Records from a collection
»»

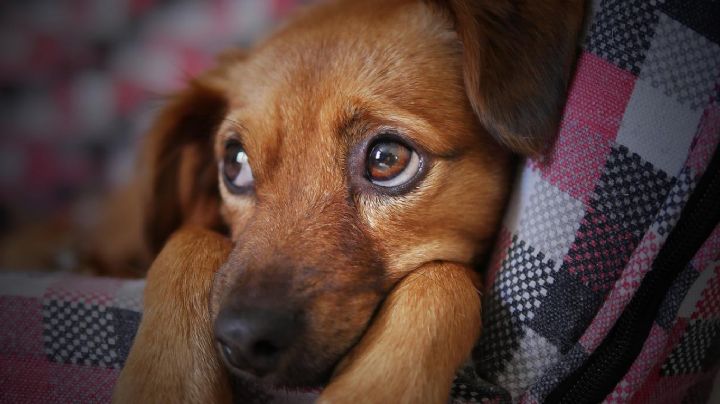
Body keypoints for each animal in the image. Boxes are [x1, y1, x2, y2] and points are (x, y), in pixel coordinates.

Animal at [111, 0, 584, 400]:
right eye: (235, 163)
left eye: (387, 159)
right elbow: (189, 239)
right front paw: (165, 382)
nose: (243, 339)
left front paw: (373, 388)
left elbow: (443, 278)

««

Exercise:
Word for word, repeat the data above with the pictures left out.

Exercise solution:
Body keypoints for each animal in the image. Boxes are [x1, y1, x2, y2] and points are (x, y), in pixel coordinates.

Animal at [111, 0, 584, 400]:
right eye: (235, 163)
left eye: (387, 159)
right elbow: (189, 239)
right front paw: (165, 382)
nose: (243, 339)
left front paw: (373, 388)
left elbow: (443, 278)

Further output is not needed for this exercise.